Paul D. Tayoro
1 Décembre 2003
Le nombre de morts dans les évènements qui sécouent en ce moment la sous-préfecture de Ouragahio, est passé de huit à neuf. Le jeune Charles Guéhi du village de Grand-Gbassi, dont le bras était presque sectionné, à la suite de l'agression armée dont les autochtones sont victimes, est décédé le dimanche dernier à la clinique du verseau à Gagnoa où il avait été admis.
L'annonce de cette mort a été faite par le préfet René Mohiro qui a tenu un point de presse hier lundi, dans son bureau. "Le bilan fait désormais état de 11 morts et 9 blessés avec deux gendarmes venus de Guibéroua, pris en otage mais à présent libérés", a-t-il indiqué devant les journalistes.
Dès l'intervention des éléments des forces de l'ordre et le survol de la forêt qu'ils occupaient par les hélicoptères, les agresseurs ont caché leurs armes pour sortir les mains vides, et se rendre, l'un après l'autre, dans les villes environnantes dont Oumé, Sinfra, Ouragahio et Gagnoa. Trois parmi eux dont le nommé Fatogoma qui recrutait les "combattants", ont tenté de tenir tête aux gendarmes.

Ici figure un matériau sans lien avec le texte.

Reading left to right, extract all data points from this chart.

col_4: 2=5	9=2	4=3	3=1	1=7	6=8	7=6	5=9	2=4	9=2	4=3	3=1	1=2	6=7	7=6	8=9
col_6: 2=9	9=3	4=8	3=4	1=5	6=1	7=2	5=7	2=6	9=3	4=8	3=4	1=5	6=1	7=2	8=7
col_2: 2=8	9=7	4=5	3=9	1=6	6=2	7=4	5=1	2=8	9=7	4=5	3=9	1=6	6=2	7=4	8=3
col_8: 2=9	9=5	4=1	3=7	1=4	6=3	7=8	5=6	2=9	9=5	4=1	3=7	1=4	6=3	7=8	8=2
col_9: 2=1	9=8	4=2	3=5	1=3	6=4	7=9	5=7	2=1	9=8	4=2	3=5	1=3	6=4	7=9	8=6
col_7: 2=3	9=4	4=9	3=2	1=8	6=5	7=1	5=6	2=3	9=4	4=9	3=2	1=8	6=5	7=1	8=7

Ils ont donc été abattus. Les enquêtes se poursuivent et quelques -uns ont été pris, dont le jeune Koné Klanon, se disant originaire du village de Nigouni, dans le Nord de la sous-préfecture de Tengrela.
Il avoue avoir été enrôlé de force par Fatogoma qui l'a ligoté et fait battre pour le contraindre à le suivre dans sa campagne contre les autochtones.

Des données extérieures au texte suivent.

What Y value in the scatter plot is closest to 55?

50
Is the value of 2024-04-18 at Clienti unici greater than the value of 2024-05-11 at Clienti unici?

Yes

Il avoue donc avoir pris part aux attaques et cite Ouattara Lassina dit Lasso, également originaire, selon lui, du village de Basso dans la sous-préfecture de Tengrela et vivant dans le village de Grand-Bassi, comme un des responsables de l'agression.
Mais Lasso, qui prétend ne comprendre aucun mot français, nie tout en bloc.

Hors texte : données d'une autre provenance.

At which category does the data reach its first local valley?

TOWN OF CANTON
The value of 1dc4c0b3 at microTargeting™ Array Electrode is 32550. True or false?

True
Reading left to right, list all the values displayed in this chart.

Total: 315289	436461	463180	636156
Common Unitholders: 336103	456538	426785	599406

Selon lui, il serait venu de la ville d'Oumé pour rendre visite, à son oncle malade, à Ouragahio. Et c'est là qu'il aurait été pris par des gendarmes.
Malgré toutes les questions des agents de sécurité, Lasso, un solide gaillard, s'en tient à sa déclaration sans sourciller. Mais Koné Klanon a été présenté très mal en point aux gendarmes. Incapable de se tenir debout, il grélotte et a des plaies sur tout le corps. C'est donc avec difficulté qu'il s'est adressé aux enquêteurs. Pour se plaindre d'avoir été battu et malmené, durant toute la nuit par ses co-détenus qui lui reprochent d'avouer leurs méfaits et de vouloir les livrer ainsi à la justice.
"La situation de crise de cohabitation entre autochtones, allogènes et étrangers dans le département de Gagnoa, résulte à nos yeux de la crise de confiance, engendrée par la guerre. Il faut donc restaurer à tout prix cette confiance car il y va de la paix et du développement du département de Gagnoa", a pour sa part, soutenu le préfet Mohiro. Dans ses propositions de sortie de crise, il demande, entre autres, la sécurisation de toute la zone en faisant appel aux militaires et gendarmes du département et au besoin, des renforts pour appréhender les agresseurs et les désarmer ; l'exécution effective, dans les meilleurs délais, de la mesure de désarmement et de retrait des armes à feu illégalement détenues par les allogènes et étrangers ; le recensement de tous les allogènes et étrangers vivant dans les villages et campements de la circonscription et leur intégration avec la construction d'une résidence principale.